**The task**. Among the entries that follow, the required portion opens with the line containing "25: (260, 208, 1.97)" and closes with the line containing "36: (231, 106, 1.91)". Give that portion again exactly, and nothing else.

Items from a data source
● ● ● ● ●
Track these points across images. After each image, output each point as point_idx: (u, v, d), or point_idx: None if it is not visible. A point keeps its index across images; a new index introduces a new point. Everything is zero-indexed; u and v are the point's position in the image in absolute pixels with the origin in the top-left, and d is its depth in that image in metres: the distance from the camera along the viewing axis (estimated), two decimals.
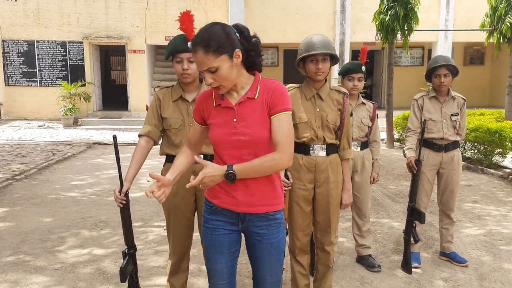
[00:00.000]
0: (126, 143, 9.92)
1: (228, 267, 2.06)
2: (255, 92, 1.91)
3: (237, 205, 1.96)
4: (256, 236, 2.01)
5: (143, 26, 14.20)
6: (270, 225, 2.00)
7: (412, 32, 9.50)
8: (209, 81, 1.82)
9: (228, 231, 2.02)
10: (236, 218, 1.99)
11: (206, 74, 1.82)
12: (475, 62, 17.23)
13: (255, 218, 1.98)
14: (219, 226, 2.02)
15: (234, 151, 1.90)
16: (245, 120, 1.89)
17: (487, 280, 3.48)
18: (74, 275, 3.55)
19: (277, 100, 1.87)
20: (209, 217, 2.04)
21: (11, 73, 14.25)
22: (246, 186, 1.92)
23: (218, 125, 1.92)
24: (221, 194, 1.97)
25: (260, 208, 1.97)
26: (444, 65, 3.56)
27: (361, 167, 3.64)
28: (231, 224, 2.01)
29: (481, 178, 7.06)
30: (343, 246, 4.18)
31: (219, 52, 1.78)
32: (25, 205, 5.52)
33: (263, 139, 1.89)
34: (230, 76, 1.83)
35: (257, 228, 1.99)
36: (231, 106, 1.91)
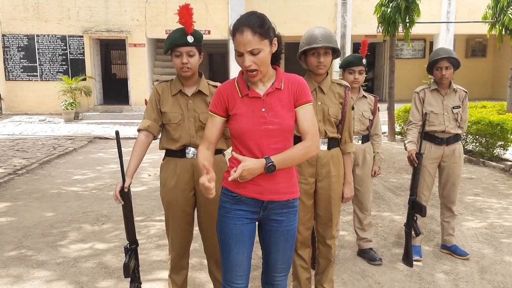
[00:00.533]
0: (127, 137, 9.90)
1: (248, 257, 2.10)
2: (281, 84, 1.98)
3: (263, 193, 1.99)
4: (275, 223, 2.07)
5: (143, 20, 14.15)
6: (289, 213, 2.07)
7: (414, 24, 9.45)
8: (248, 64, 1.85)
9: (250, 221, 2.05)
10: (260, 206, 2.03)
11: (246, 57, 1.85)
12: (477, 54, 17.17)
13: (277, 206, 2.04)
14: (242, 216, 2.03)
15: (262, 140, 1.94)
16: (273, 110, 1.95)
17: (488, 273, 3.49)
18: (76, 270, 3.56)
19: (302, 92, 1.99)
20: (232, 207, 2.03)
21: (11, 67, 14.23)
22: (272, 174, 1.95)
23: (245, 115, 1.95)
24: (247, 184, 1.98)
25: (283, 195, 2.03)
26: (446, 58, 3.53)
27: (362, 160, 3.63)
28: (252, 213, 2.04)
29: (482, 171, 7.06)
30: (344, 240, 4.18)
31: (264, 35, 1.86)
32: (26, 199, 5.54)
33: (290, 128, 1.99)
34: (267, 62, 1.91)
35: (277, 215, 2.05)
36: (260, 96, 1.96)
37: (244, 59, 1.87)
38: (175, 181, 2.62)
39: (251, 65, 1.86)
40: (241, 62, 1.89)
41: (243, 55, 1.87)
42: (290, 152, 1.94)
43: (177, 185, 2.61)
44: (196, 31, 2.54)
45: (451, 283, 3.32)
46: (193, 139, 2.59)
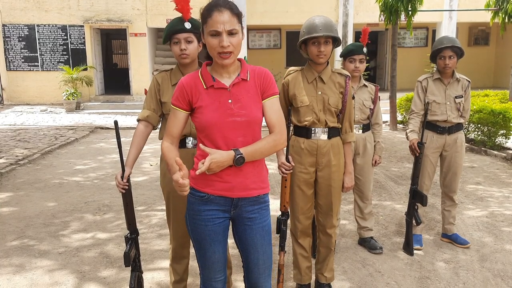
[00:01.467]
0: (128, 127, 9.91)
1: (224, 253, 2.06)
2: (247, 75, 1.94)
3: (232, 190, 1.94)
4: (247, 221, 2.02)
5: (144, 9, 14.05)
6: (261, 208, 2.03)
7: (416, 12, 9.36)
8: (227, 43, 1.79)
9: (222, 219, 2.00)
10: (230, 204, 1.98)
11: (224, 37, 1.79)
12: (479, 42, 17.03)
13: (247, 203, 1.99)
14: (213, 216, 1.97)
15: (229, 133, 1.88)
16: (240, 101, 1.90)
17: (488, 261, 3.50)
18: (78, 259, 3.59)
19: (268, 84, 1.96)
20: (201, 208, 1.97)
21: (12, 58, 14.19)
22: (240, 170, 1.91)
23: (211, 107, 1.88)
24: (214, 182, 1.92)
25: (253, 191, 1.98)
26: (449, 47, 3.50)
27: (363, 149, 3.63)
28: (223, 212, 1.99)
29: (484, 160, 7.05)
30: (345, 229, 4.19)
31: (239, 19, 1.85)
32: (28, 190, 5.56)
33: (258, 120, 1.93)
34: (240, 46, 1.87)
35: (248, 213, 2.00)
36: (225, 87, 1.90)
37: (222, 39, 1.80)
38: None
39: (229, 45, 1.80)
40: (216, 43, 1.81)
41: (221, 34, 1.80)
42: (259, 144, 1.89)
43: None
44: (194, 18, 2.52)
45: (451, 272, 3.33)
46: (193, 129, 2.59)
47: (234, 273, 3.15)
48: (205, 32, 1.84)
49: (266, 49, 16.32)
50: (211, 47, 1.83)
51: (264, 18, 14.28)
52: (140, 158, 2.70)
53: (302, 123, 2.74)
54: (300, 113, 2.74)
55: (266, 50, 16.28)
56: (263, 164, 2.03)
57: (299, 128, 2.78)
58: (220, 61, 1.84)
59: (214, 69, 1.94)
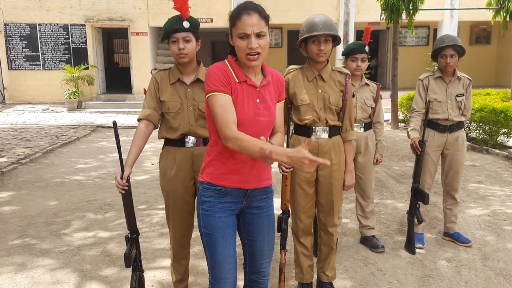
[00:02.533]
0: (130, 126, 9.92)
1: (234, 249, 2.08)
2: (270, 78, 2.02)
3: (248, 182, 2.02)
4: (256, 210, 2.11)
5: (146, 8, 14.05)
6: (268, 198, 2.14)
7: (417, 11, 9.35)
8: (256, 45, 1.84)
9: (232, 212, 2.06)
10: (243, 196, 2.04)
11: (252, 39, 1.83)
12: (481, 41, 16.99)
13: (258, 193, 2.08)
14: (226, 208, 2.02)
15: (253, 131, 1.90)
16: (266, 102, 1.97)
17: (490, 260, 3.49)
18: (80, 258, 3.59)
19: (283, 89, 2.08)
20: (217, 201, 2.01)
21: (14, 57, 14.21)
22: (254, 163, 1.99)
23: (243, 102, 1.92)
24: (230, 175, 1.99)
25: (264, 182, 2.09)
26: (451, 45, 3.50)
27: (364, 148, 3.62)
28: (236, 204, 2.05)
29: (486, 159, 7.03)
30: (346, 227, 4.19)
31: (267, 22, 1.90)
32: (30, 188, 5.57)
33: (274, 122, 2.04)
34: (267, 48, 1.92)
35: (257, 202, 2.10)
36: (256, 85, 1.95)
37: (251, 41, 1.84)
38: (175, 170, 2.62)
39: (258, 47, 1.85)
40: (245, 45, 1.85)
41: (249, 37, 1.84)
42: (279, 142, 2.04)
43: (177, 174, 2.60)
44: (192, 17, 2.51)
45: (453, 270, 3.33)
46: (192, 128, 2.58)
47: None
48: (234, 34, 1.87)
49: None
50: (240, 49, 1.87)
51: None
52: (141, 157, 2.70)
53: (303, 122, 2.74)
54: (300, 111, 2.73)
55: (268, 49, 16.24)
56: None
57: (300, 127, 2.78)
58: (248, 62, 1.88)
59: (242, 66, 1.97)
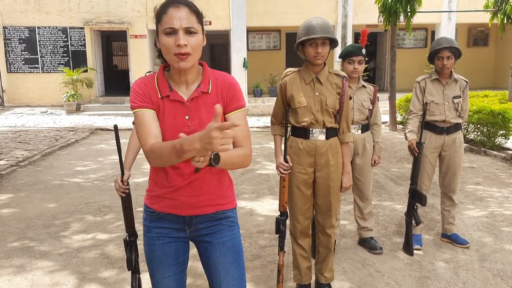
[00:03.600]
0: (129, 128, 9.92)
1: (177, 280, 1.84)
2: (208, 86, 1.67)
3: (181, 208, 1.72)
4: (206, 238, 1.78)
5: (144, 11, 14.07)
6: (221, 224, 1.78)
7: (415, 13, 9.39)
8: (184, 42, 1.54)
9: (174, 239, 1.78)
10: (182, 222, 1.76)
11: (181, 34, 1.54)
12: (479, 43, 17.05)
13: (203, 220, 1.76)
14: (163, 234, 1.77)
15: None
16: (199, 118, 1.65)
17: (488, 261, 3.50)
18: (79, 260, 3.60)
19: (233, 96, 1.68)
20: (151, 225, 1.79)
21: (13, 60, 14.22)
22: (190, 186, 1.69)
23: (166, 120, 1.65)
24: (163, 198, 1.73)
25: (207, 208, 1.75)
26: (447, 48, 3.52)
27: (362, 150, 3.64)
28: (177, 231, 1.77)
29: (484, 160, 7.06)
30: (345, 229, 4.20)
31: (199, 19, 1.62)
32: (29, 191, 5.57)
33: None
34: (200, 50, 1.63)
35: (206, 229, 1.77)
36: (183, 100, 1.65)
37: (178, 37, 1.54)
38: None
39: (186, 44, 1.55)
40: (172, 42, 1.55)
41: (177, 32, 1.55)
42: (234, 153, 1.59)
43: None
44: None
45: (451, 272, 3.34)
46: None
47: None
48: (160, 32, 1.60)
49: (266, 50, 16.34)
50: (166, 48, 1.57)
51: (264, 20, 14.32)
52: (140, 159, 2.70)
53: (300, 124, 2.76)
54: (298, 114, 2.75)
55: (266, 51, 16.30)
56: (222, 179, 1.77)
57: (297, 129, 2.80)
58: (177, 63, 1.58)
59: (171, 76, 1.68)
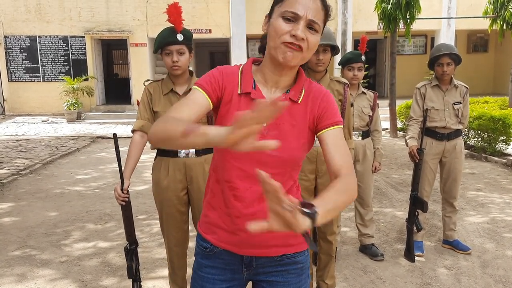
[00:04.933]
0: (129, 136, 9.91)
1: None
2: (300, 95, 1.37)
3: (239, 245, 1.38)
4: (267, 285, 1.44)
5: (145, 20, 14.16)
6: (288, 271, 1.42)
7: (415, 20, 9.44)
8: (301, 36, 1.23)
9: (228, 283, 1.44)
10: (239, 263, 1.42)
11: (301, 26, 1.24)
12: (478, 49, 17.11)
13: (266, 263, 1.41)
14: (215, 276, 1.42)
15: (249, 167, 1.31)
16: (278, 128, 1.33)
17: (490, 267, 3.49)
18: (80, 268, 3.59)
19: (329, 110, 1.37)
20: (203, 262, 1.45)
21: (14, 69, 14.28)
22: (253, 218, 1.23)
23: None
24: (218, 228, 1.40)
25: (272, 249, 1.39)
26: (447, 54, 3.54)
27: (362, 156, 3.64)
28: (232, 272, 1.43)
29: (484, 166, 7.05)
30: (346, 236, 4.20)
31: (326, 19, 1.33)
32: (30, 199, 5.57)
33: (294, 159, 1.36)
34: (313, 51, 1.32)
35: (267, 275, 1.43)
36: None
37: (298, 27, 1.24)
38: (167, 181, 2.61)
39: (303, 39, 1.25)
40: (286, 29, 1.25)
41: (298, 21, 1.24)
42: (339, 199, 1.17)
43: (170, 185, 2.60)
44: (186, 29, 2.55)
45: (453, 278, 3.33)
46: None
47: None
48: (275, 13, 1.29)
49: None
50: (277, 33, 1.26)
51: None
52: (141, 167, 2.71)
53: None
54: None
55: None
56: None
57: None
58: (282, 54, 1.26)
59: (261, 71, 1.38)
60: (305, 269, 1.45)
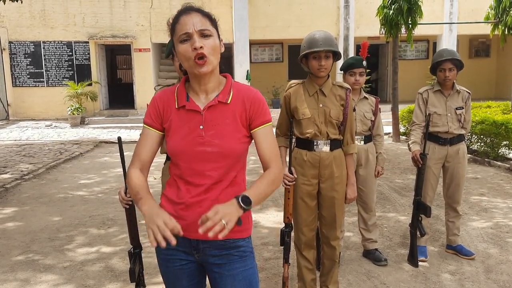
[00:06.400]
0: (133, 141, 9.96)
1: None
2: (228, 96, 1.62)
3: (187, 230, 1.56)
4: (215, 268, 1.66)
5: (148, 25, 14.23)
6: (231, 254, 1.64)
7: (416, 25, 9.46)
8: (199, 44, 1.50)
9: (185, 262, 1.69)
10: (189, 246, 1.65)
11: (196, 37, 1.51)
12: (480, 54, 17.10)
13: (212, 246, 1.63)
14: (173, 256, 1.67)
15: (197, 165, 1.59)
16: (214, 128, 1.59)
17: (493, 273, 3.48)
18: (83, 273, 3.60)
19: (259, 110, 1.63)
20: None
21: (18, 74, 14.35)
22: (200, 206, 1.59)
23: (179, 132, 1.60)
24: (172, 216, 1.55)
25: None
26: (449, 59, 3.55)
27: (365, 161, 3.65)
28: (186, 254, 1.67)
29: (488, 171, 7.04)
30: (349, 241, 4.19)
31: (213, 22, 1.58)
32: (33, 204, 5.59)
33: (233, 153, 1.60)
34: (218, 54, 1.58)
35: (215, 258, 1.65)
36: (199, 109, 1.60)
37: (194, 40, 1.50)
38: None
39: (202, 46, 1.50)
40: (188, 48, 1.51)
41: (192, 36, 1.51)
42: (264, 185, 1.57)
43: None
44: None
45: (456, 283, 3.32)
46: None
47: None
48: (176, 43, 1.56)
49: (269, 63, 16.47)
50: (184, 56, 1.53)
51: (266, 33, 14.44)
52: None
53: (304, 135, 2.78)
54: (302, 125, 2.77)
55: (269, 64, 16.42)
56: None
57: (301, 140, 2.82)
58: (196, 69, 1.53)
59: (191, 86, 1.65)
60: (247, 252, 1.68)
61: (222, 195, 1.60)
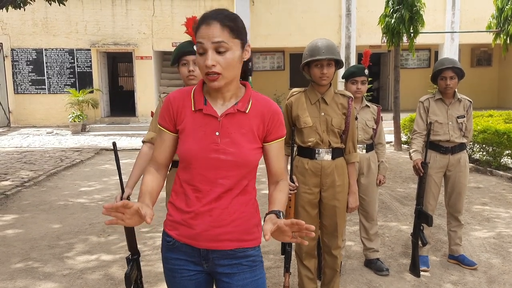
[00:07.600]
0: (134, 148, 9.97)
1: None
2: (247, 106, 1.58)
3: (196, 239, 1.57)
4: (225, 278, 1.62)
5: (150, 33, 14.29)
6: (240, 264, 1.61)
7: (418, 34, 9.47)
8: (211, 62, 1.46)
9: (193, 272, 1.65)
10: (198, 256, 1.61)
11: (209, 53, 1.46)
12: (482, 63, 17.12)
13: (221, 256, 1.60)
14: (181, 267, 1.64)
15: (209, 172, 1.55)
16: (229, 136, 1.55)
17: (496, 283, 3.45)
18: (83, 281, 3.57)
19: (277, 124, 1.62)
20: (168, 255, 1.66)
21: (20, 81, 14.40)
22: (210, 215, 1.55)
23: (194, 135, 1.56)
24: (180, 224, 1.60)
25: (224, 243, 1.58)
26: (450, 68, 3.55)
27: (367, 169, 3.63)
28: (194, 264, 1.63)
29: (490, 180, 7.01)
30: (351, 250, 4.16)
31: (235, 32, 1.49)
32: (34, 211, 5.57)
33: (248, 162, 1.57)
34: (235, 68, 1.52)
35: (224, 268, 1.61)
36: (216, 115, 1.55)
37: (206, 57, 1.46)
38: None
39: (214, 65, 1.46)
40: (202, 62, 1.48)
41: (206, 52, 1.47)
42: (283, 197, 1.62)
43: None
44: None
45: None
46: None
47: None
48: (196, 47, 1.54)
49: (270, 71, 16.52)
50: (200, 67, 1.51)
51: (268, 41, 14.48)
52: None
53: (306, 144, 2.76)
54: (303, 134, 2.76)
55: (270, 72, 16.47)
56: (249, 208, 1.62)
● ● ● ● ●
**Expected output**.
25: (260, 208, 1.97)
26: (444, 65, 3.56)
27: (361, 167, 3.64)
28: (231, 224, 2.01)
29: (481, 178, 7.06)
30: (343, 246, 4.18)
31: (219, 52, 1.78)
32: (25, 205, 5.52)
33: (263, 139, 1.89)
34: (230, 76, 1.83)
35: (257, 228, 1.99)
36: (231, 106, 1.91)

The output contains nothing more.